La scuola prima, l’università dopo sono stati sempre il solo pegno da pagare. Erano le cartine tornasole dell’integrazione sociale. Presenti una pagella decente e nessuno ti rompe i coglioni anche se te ne vai in giro con i capelli verdi e un teschio disegnato sul culo. D’altra parte per uno che nasce con due specchi rotti al posto degli occhi qualche stravaganza non è certo un gran male.
E non è certo nel mio DNA barcollare tra gente che sussurra parole pietose a sottolineare il tuo handicap. Se sei diverso è importante che tu lo faccia vedere. Fa che diventi la tua bandiera da sbattere in faccia al conformismo. Sei stato preso per il culo dal mondo. Bene, è il momento di cominciare a prendere per il culo il mondo a cominciare da te stesso. L’imperativo della mia adolescenza. La legge di sopravvivenza successivamente, la regola di vita ora. Anche ora.
Ancora adesso che, almeno virtualmente, sono un uomo.
Un uomo che perde le ore della sera a guardare il soffitto.Un uomo che forse sta ancora aspettando i soldatini mentre fasci di raggi laser partono dai suoi occhi per riempire di stelle elettroniche il cielo di calce della sua stanza.

1 Comments:

Blogger Marco Antonio said...

Anche io, sovente, ho come l'impressione che il passato sia un enorme buco nero che si inghiotte i miei ricordi pur non avendo una vita così allucinante e caleidoscopica come quella da te raccontata.
Con veemenza infilo il cottonfioc nel mio orecchio destro e spingo dentro le sensazioni e le esperienze di tutti i giorni; peccato che dall’orecchio sinistro fuoriescano i ricordi.

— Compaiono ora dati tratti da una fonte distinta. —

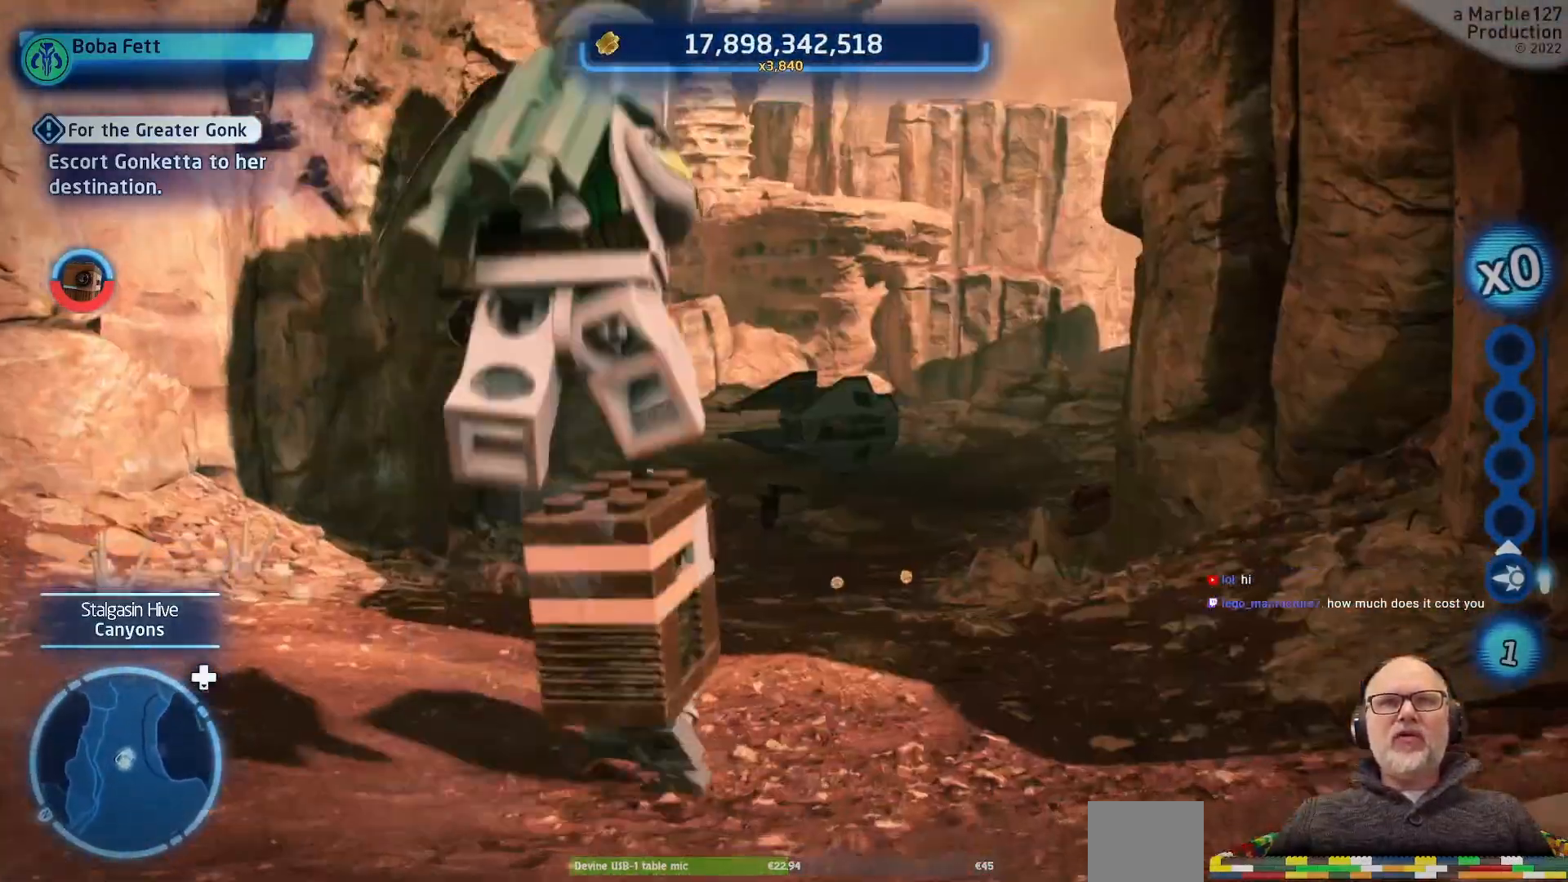
{"buttons": [], "left_stick": "center", "right_stick": "center", "events": [[500, "left_stick", "center"]]}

“…Pensavano forse che fossi gay e non si erano accorti che, oltre e non essere gay, ero comunque molto più deviante di una banale scelta omosessuale…”
Sono dubbioso; questa tua frase è una “finezza” perché simula un punto di vista miope ed eterosessuale oppure una grossolana “imprecisione” ?
Nessuno sceglie di preferire il melone all’anguria.